E-cigarettes may serve as a gateway to conventional cigarettes and other addictive drugs

College of Osteopathic Medicine ,Western University of Health Sciences ,Pomona ,CA ,United States
Chen, Grace;
Department of Pharmaceutical Sciences ,College of Pharmacy ,South Dakota State University ,Brookings ,SD ,United States
Rahman, Shafiqur;
College of Pharmacy ,Western University of Health Sciences ,Pomona ,CA ,United States
Lutfy, Kabirullah

Electronic cigarettes (e-cigarettes) are devices that allow the user to inhale nicotine in a vapor, and are primarily marketed as a means of quitting smoking and a less harmful replacement for traditional cigarette smoking.

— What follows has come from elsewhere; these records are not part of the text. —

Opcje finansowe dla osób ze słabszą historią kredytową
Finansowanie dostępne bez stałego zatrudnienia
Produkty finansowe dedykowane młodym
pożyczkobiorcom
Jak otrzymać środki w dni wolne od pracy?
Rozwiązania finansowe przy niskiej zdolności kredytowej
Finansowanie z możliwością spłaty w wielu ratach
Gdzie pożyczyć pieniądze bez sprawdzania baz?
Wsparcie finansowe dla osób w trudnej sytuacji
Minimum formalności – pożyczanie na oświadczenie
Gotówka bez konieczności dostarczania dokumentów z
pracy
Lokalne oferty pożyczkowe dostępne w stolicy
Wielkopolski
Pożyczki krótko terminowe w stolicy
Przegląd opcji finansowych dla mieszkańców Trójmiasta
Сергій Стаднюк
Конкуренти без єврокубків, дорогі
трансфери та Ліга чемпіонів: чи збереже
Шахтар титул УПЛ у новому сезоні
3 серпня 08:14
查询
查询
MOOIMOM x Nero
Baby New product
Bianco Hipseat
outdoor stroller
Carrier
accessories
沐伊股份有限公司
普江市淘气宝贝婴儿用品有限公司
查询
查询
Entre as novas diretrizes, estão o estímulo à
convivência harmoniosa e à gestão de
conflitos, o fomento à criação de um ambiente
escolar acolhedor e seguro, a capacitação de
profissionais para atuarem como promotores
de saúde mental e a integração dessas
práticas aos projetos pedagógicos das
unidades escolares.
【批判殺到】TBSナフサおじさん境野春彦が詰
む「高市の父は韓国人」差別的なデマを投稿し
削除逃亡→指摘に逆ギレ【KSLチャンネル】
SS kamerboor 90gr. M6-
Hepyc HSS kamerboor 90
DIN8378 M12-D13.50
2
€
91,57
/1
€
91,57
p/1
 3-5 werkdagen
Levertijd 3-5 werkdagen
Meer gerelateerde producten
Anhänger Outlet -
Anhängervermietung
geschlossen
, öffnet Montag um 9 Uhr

However, further research is needed to determine if vaping nicotine via e-cigarettes can be effective. Conversely, nicotine has been considered a gateway drug to alcohol and other addictive drugs and e-cigarettes containing nicotine may have the same effects. Previous reports have shown that e-cigarette use may open the gate for the use of other drugs including conventional cigarettes, cannabis, opioids, etc. The increasing prevalence of e-cigarettes, particularly among youth and adolescents in the last decade have led to an increase in the dual use of e-cigarettes with alcohol, cannabis, and other illicit drug use like heroin and 3-4-methylenedioxymethamphetamine (MDMA). The advent of e-cigarettes as a device to self-administer addictive agents such as cocaine and synthetic cathinones may bring about additional adverse health effects associated with their concurrent use. This review aims to briefly describe e-cigarettes and their different generations, and their co-use with other addictive drugs as well as the use of the device as a tool to self-administer addictive drugs, such as cocaine, etc.